## Your goal
Please reproduce every record exactly as written, leaving out the pictures.
───── Extracted entries ─────
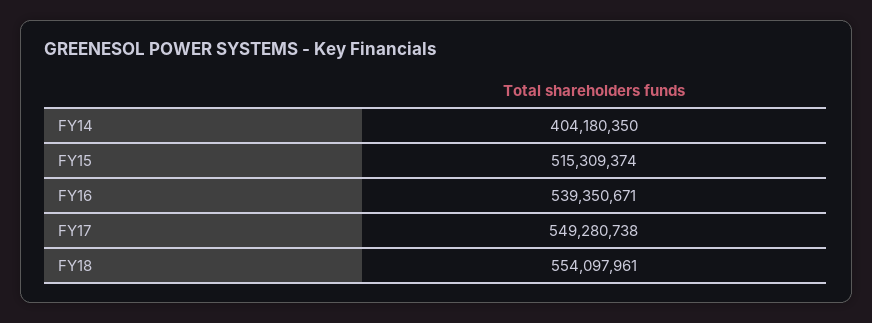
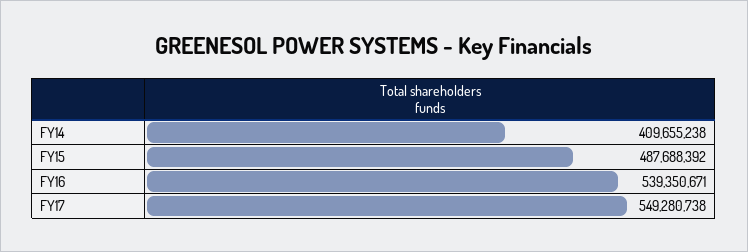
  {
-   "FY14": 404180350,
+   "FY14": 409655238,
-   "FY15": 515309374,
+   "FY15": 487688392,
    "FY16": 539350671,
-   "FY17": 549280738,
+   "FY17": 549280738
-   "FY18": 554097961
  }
─────
## Result below
  {
-   "FY14": 404180350,
+   "FY14": 409655238,
-   "FY15": 515309374,
+   "FY15": 487688392,
    "FY16": 539350671,
-   "FY17": 549280738,
+   "FY17": 549280738
-   "FY18": 554097961
  }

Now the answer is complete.